I'm sure someone has already ask but I pull my boat from cantonment to sanders beach boat launch and I used to use gee Willis until they shut it down, is there any place closer than going all the way to scenic???


----------



## afishanado (Oct 26, 2009)

There is a station on Warrington and Jackson that I think still has ethanol free fuel. I don't know the name, but heading south it's on the left across from Tom Thumb and Pep boys tires.


----------



## BananaTom (Feb 16, 2008)

*Also Jackson and W, the Pure Gas Station. Both should be near your route to Sanders*


----------



## 20simmons sea skiff (Aug 20, 2010)

olive road and breeze, at the railroad tracks close to old palafox, eaiser to get into than w and jackson, 89octane


----------



## wflgator (Oct 1, 2007)

Here is a site I found that reportedly lists all the "pure" gas stations.

http://pure-gas.org/index.jsp?stateprov=FL


----------



## Rhenium (Sep 27, 2012)

I know of BP on scenic. think the price was 408


----------



## jim t (Sep 30, 2007)

You can ALWAYS pull into Sherman Cove by boat and get fuel. You must be on the water, you cannot be denied fuel on the water, even on a military base. Even if you are a civilian.

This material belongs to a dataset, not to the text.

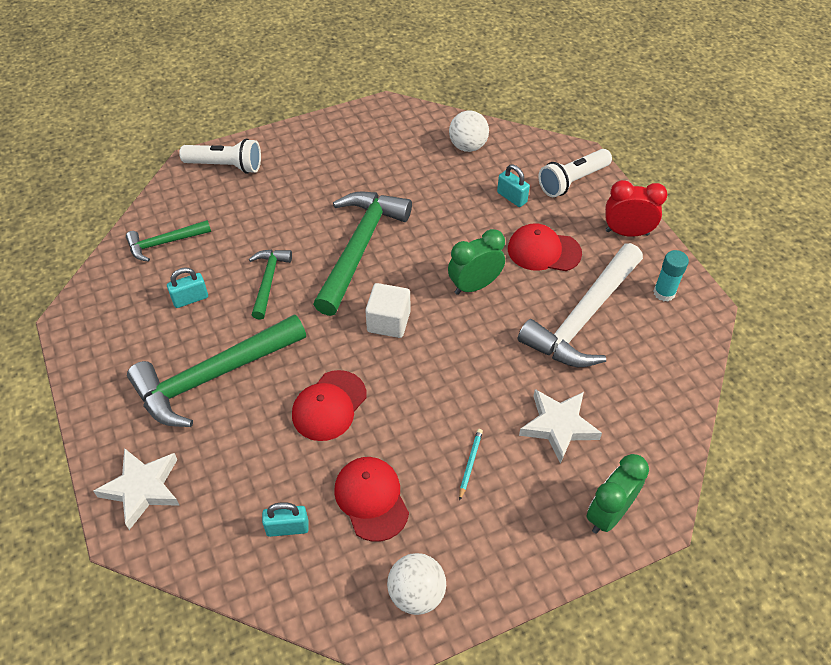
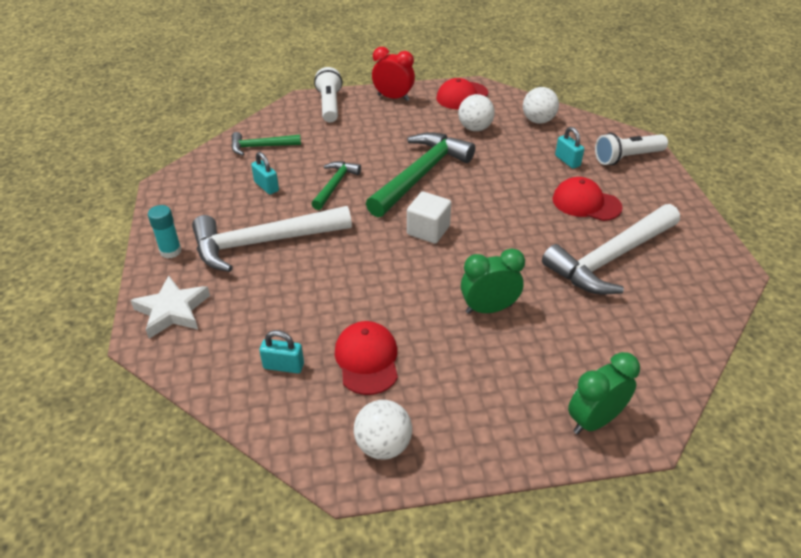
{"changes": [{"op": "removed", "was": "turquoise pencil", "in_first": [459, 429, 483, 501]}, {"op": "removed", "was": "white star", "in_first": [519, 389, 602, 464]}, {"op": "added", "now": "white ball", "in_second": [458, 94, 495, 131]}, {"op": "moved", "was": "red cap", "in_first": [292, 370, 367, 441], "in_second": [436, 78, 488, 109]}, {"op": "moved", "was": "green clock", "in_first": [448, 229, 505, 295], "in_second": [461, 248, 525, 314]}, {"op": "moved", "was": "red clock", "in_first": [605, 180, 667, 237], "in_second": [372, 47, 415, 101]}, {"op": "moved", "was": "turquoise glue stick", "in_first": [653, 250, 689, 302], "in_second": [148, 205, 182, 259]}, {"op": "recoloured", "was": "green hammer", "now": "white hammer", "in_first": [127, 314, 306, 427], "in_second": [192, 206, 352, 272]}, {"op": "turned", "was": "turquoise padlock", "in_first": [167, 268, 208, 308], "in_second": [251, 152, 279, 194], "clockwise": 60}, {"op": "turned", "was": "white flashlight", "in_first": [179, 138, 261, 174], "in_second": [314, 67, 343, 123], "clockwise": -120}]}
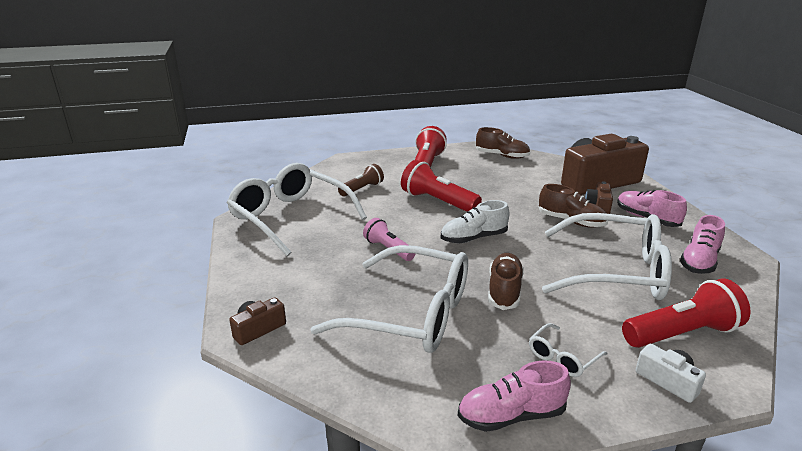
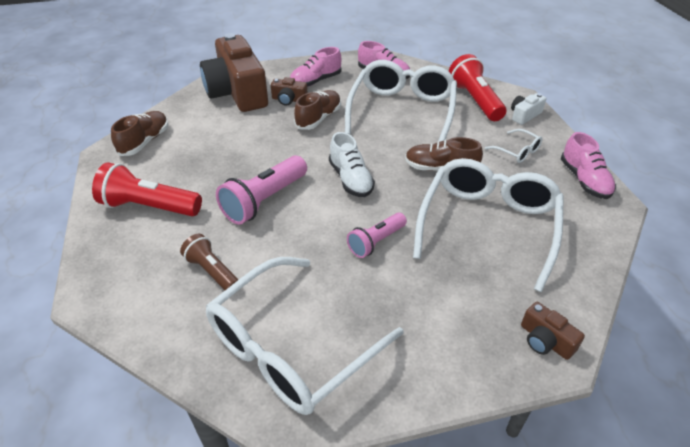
{"changes": [{"op": "recoloured", "was": "red flashlight", "now": "pink flashlight", "in_first": [401, 160, 482, 212], "in_second": [216, 155, 307, 225]}]}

They charge whatever price it was when the fuel was delivered. 89 Octane

Call first for pricing. The channel is about 4 feet deep at low tide and shallows QUICKLY outside the channel. The fuel dock is just on the west side of the dock of the eastern ramp, basically straight ahead as you come in the channel. Look for the pump on shore. It's a no wake zone so there is plenty of time to scope out the pump.

http://naspensacola-mwr.com/water/sherman.htm

Jim


----------